Bij zijn bezoek aan Malcolm in 1949 is de gezondheid van Wittgenstein al zeer zwak en als hij bij terugkomst een dokter consulteert, stelt die prostaatkanker vast. Wittgenstein schrikt echter pas echt als blijkt dat er een behandeling voor is. Hij ziet er enorm tegenop opgenomen te worden in een ziekenhuis (zeker een Engels ziekenhuis!) voor een behandeling die zijn leven alleen maar zou rekken zonder dat hij echt kan werken, dat wil zeggen filosoferen. De laatste jaren leidt hij een wat zwervend bestaan, hij heeft geen huis meer maar verblijft steeds bij familie of vrienden of huurt ergens korte tijd een kamer of huisje. In januari 1951 is Wittgenstein er zo slecht aan toe dat hij permanente verzorging nodig heeft en trekt hij in bij de huisarts van Von Wright, de bevriende Finse filosoof die hem als hoogleraar filosofie in Cambridge had opgevolgd. Die huisarts woonde aan het einde van Storey’s Street en zijn huis wordt dan ook wel ‘Storey’s End’ genoemd; hoe toepasselijk dat Wittgenstein daar op 29 april sterft.

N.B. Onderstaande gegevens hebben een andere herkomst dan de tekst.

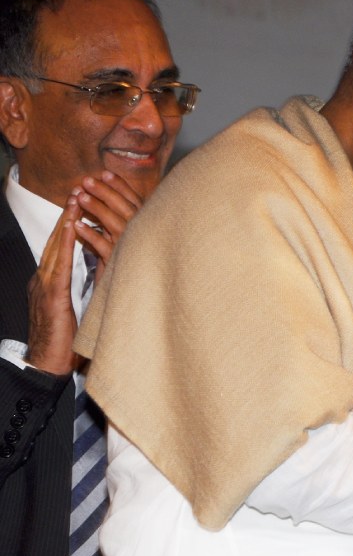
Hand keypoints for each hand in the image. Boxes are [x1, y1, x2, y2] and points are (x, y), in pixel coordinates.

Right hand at [25, 200, 83, 374]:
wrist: (48, 364)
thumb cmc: (66, 340)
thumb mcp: (79, 307)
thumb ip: (86, 288)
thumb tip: (104, 270)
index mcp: (52, 282)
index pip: (62, 248)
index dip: (70, 225)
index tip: (81, 204)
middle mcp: (45, 279)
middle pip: (57, 241)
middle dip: (67, 215)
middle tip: (78, 191)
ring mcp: (45, 286)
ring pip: (56, 247)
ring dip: (65, 222)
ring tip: (75, 201)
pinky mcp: (51, 296)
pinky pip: (58, 265)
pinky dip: (64, 244)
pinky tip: (71, 229)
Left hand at [69, 172, 148, 281]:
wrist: (136, 291)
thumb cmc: (129, 260)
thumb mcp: (127, 235)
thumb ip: (120, 217)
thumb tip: (103, 193)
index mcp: (147, 225)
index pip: (135, 200)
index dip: (120, 186)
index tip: (105, 173)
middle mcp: (143, 234)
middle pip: (126, 208)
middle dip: (106, 192)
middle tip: (87, 180)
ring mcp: (133, 248)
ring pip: (116, 224)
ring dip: (97, 209)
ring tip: (79, 197)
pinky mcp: (121, 264)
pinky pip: (105, 247)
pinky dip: (91, 235)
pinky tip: (77, 226)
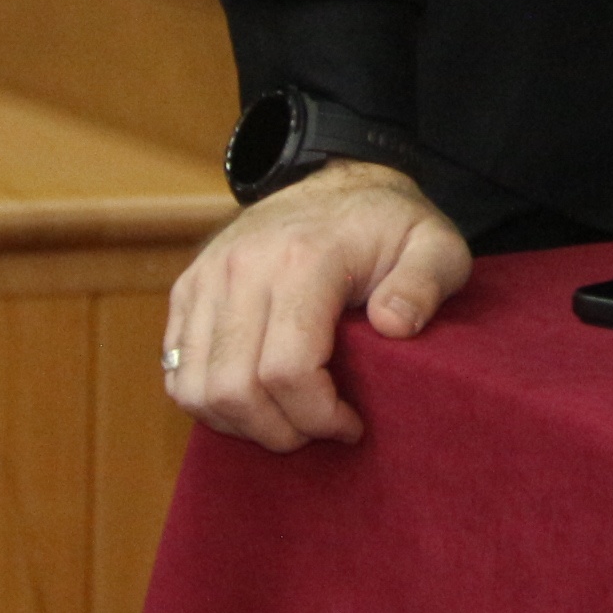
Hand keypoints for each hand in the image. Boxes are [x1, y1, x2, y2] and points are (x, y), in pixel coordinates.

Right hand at [163, 162, 471, 449]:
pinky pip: (176, 371)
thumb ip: (427, 282)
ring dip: (239, 423)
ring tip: (286, 419)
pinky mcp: (188, 289)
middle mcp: (243, 266)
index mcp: (305, 257)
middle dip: (280, 430)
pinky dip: (208, 402)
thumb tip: (394, 325)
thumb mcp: (436, 244)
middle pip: (235, 388)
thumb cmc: (389, 227)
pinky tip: (254, 400)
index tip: (350, 425)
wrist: (339, 183)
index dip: (317, 415)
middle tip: (319, 430)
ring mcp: (207, 277)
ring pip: (195, 388)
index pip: (287, 369)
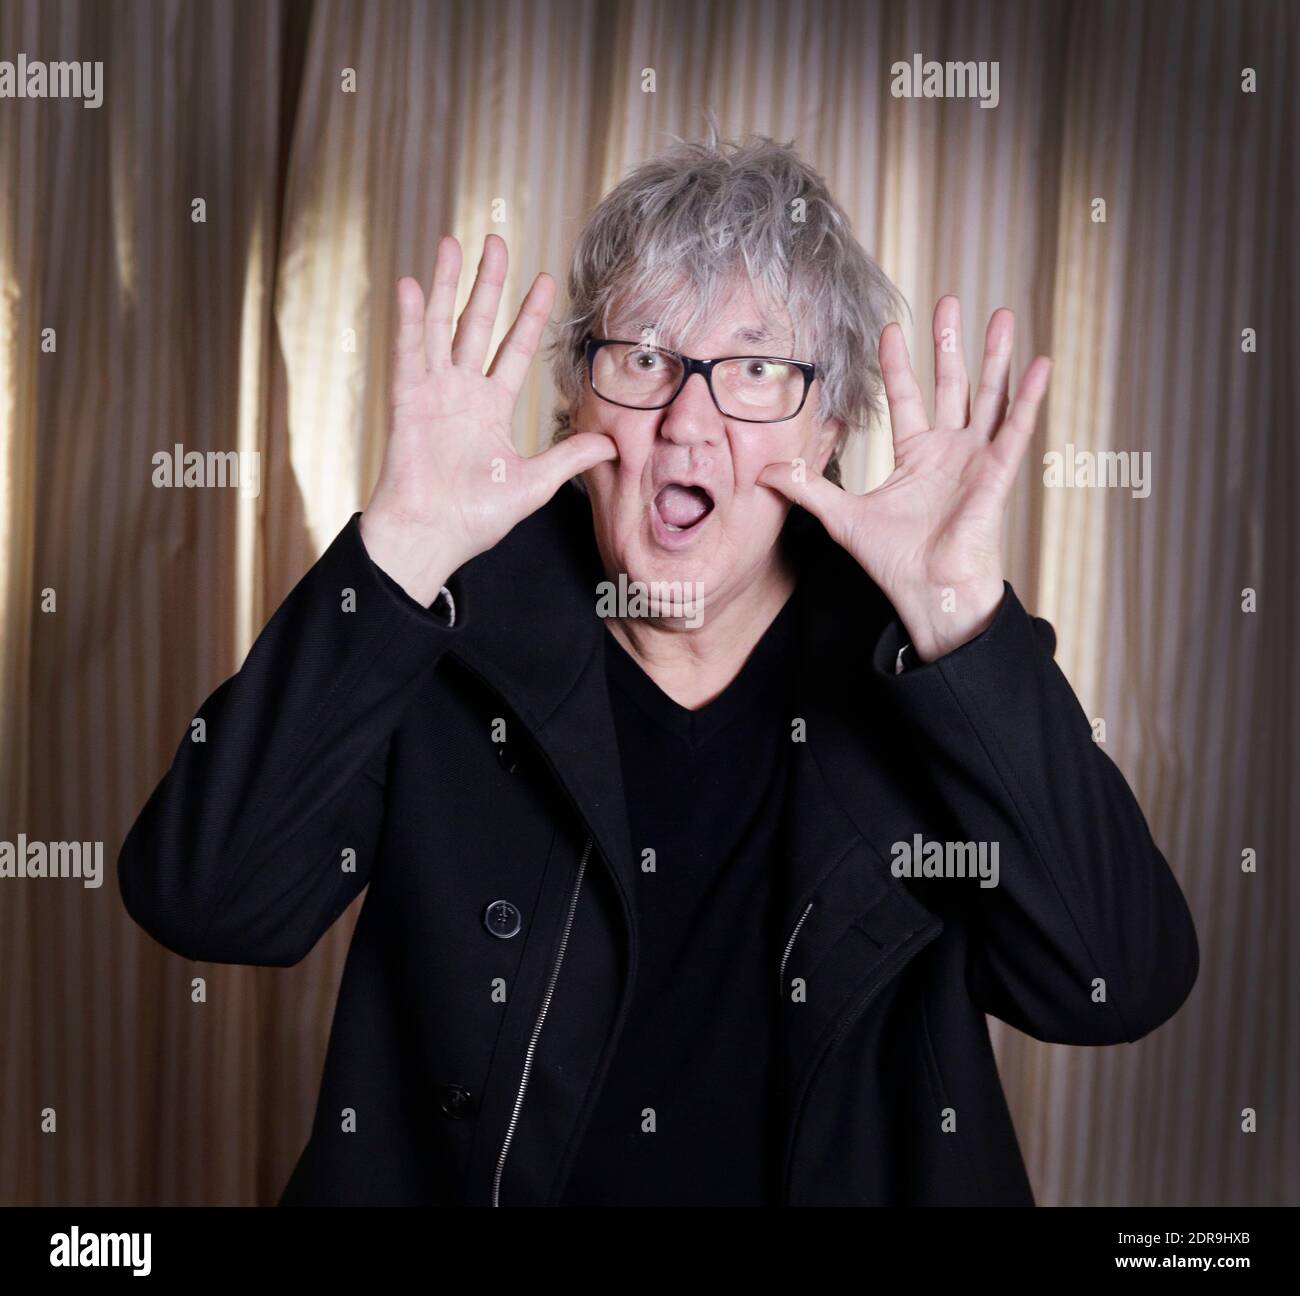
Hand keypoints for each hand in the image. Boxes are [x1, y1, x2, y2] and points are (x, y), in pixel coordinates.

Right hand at [361, 234, 616, 604]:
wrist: (434, 537)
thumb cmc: (476, 518)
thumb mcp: (536, 482)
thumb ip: (570, 457)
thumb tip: (613, 443)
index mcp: (491, 408)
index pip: (515, 349)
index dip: (529, 316)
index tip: (545, 280)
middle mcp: (462, 392)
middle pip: (476, 324)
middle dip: (488, 283)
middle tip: (496, 241)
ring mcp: (432, 392)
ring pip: (440, 326)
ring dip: (445, 284)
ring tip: (452, 243)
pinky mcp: (407, 400)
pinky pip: (409, 353)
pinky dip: (410, 320)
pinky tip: (412, 284)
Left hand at [759, 297, 1051, 660]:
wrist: (927, 591)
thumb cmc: (894, 560)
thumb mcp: (842, 516)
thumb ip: (808, 487)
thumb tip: (766, 470)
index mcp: (915, 455)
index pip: (907, 397)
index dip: (898, 364)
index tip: (891, 329)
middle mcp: (948, 450)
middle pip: (951, 384)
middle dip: (948, 343)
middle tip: (947, 301)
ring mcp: (976, 458)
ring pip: (988, 395)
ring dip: (995, 356)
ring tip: (1000, 314)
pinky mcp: (997, 473)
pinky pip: (1016, 429)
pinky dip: (1029, 397)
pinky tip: (1040, 363)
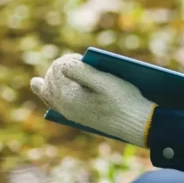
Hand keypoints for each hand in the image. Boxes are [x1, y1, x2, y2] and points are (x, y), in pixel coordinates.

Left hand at [31, 54, 155, 146]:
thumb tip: (63, 66)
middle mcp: (65, 106)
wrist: (134, 125)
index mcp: (69, 96)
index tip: (81, 58)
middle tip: (76, 62)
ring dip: (54, 79)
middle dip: (60, 67)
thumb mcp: (104, 81)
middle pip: (51, 79)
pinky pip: (56, 103)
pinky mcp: (76, 117)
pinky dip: (53, 92)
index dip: (68, 58)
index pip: (58, 69)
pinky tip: (57, 87)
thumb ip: (82, 72)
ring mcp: (69, 113)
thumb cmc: (122, 100)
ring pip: (49, 93)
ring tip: (61, 71)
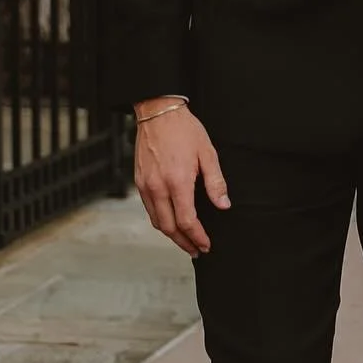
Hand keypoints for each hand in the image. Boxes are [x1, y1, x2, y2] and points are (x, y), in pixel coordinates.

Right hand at [133, 101, 228, 255]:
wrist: (157, 112)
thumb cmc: (184, 130)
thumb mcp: (207, 153)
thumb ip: (215, 182)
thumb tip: (223, 205)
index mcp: (177, 181)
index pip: (187, 221)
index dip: (198, 237)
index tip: (206, 245)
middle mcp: (158, 187)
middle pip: (169, 227)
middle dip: (184, 243)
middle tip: (196, 250)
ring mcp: (145, 185)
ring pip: (156, 221)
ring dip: (171, 235)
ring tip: (185, 241)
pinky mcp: (138, 182)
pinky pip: (149, 209)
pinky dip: (160, 220)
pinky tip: (171, 222)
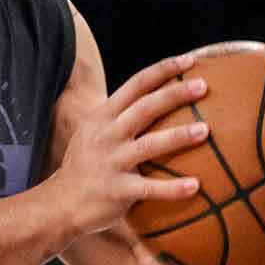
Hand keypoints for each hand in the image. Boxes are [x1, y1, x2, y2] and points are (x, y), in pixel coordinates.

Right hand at [50, 51, 209, 235]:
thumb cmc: (85, 166)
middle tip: (203, 86)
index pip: (135, 85)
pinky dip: (173, 188)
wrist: (59, 204)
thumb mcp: (93, 132)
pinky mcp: (117, 190)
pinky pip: (149, 188)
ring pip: (149, 145)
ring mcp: (111, 162)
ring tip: (205, 130)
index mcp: (103, 117)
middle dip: (175, 94)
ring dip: (178, 136)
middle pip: (145, 108)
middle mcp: (107, 135)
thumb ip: (118, 116)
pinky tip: (195, 186)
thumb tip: (154, 100)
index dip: (163, 70)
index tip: (189, 60)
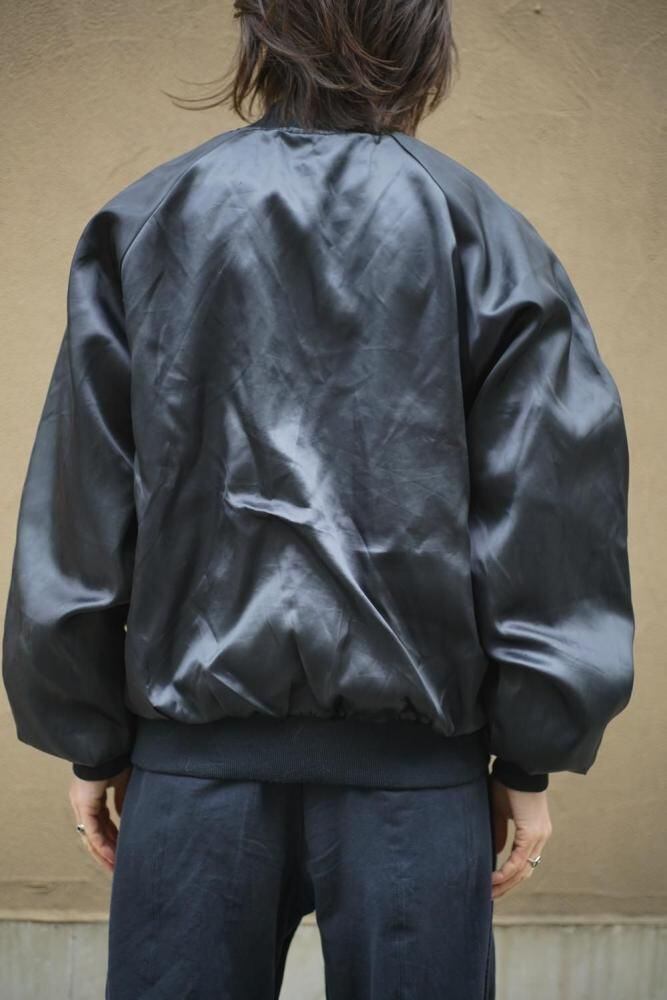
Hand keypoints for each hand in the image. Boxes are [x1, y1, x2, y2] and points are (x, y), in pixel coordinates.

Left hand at [69, 766, 131, 872]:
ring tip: (115, 867)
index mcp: (91, 796)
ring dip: (103, 854)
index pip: (100, 824)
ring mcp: (81, 805)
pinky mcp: (84, 805)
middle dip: (105, 852)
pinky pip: (92, 832)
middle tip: (116, 867)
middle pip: (92, 834)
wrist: (110, 746)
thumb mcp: (123, 783)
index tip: (121, 851)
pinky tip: (112, 856)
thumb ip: (121, 801)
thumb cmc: (117, 759)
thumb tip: (124, 817)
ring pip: (90, 837)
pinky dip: (103, 846)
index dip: (110, 838)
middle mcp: (82, 803)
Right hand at [489, 777, 552, 899]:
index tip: (494, 885)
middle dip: (507, 886)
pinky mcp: (531, 833)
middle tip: (490, 896)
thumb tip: (497, 853)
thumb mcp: (502, 811)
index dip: (511, 876)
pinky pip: (518, 860)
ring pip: (523, 870)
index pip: (525, 862)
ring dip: (506, 883)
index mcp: (536, 832)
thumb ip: (500, 832)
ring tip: (489, 892)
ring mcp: (539, 837)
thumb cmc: (508, 783)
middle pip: (526, 871)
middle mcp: (541, 837)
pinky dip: (506, 871)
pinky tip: (493, 878)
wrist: (518, 766)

De laatste brief aan Malcolm dateert van 16 april (1951). Enkele vrienden van Wittgenstein zouden eind april op bezoek komen, maar langzamerhand wordt duidelijk dat hij dat niet zal halen. Vlak voordat hij op 27 april buiten westen raakt vraagt hij de vrouw van de huisarts nog de vrienden te zeggen dat hij een prachtig leven heeft geleid: ‘Tell them I’ve had a wonderfull life’. Malcolm maakt hier zijn memoires enkele mooie gereserveerde aantekeningen bij. Als hij denkt aan Wittgensteins pessimisme en aan zijn behoefte aan liefde terwijl hij die steeds zo ruw afstootte, is hij geneigd te geloven dat Wittgensteins leven juist zeer ongelukkig was. Maar later voegt hij daar een ontroerende voetnoot aan toe, waarin hij zich herinnert hoe intens de vriendschappen waren die Wittgenstein had en hoe waardevol die voor hem waren, hoe hij intens kon genieten van zijn intellectuele inspanningen; ook al was hij nooit tevreden met het resultaat (en publiceerde hij tijdens leven nauwelijks), het werken aan, en discussiëren over zijn manuscripten moet Wittgenstein toch gelukkig gemaakt hebben.